Data records
---

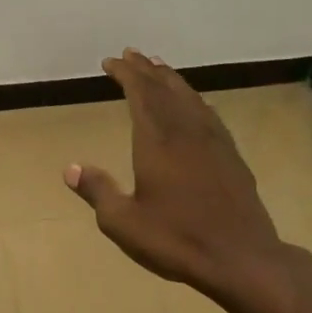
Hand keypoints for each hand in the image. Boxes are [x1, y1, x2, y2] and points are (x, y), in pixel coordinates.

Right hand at [65, 49, 284, 302]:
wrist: (241, 258)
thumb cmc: (176, 239)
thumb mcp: (123, 222)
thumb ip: (97, 191)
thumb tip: (70, 168)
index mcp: (157, 141)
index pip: (140, 93)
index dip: (126, 74)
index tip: (111, 61)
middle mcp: (186, 131)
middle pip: (165, 89)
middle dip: (146, 70)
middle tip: (132, 54)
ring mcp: (214, 142)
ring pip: (190, 98)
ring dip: (171, 80)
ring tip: (159, 69)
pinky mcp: (232, 156)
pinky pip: (209, 114)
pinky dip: (195, 101)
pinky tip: (195, 105)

---

All lines from the start of the entries above through the line containing "ring tip: (159, 69)" are to be given again exactly; the pictures are not.

■ **YOUR RESPONSE**:
Hand keypoints for each hand in the image. Boxes are [x1, y1, x2, y2] and points are (x, y), in pixel coordinates.

Right hand at [65, 49, 284, 302]:
wrist: (241, 258)
thumb cmc: (176, 239)
thumb mcp: (123, 222)
thumb ip: (97, 191)
thumb tip: (70, 168)
index mcp: (157, 141)
index pip: (140, 93)
index dip: (126, 74)
index tip: (111, 61)
middle mcp: (186, 131)
middle pip: (165, 89)
middle dip: (146, 70)
middle tip: (132, 54)
ring mcp: (214, 142)
ring pip: (190, 98)
ring dip: (171, 80)
ring tip: (159, 69)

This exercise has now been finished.